Both give similar results but IMO, Along trajectory is nicer when having a larger waypoint acceptance radius (NAV_ACC_RAD) as the turn looks more coordinated.

Hi @bresch, thanks for this explanation. I agree Along Trajectory allows a nicer turn with a larger NAV_ACC_RAD, which is actually why I’ve been using Along Trajectory. However, I’m wondering if Along Trajectory can cause the aircraft to drift off course when doing a survey mission. I have been experiencing this lately and I’m trying to figure out why it’s happening. Is the velocity vector for Along Trajectory generated from the drone’s previous motion, or is it calculated looking forward into the future? If it’s based on previous motion I could see how Along Trajectory could allow drifting behavior to occur if, for instance, the drone was being pushed by a crosswind. Check out the screenshots of a couple of my flight logs. I have had this happen on about 8 flights over the past few weeks.
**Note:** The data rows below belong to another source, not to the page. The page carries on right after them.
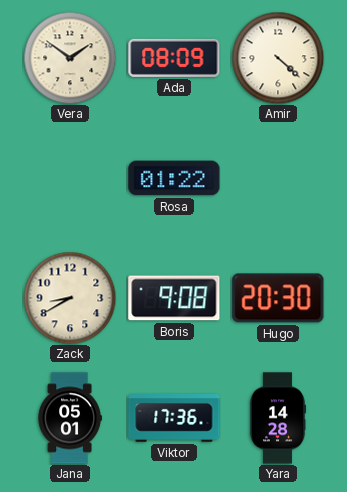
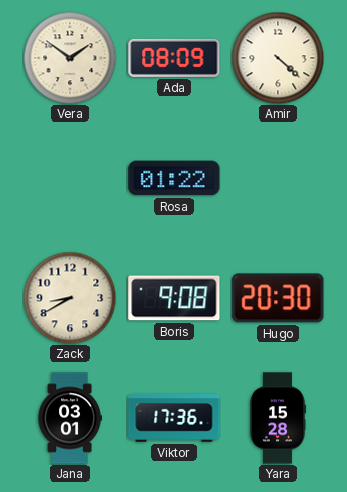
Jana: 05:01 -> 03:01
Yara: 14:28 -> 15:28
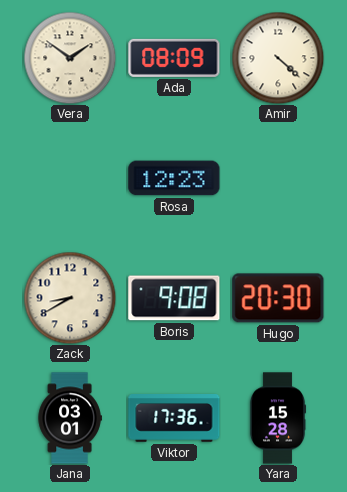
Rosa: 01:22 -> 12:23
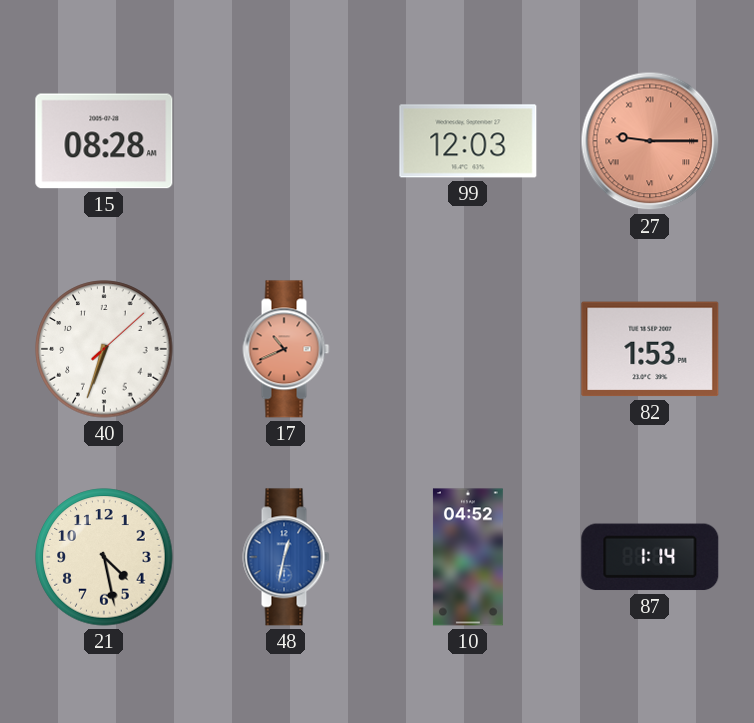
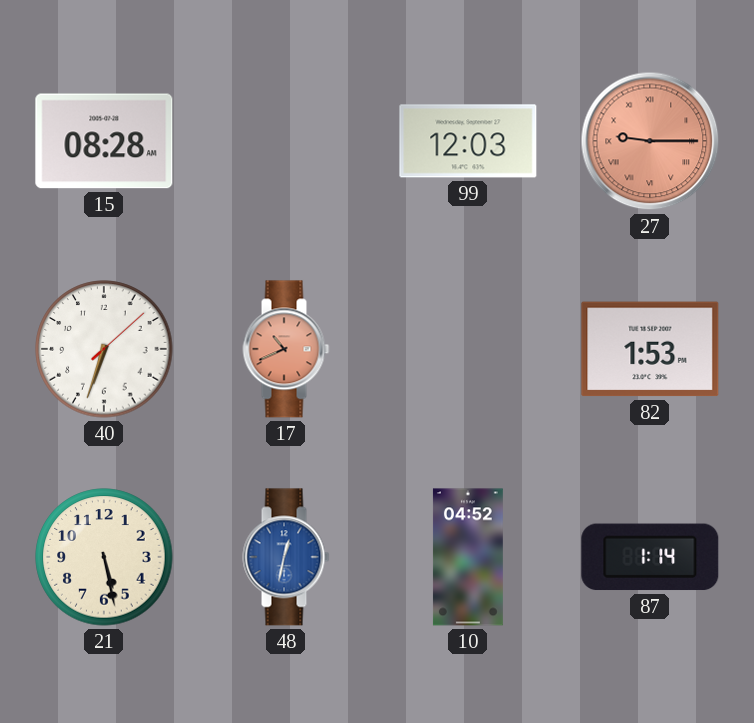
21: 4:28 -> 5:28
The heading is based on the velocity vector of the reference trajectory, it shouldn’t cause the behavior you’re showing in those screenshots.

To check how the reference trajectory is, you need to look at the trajectory_setpoint message; it contains the reference position, velocity, acceleration and jerk.

Thanks @bresch. Sounds like Along Trajectory isn’t causing this issue. I’ll have to do some more troubleshooting to figure out what’s causing the drifting behavior. Thanks.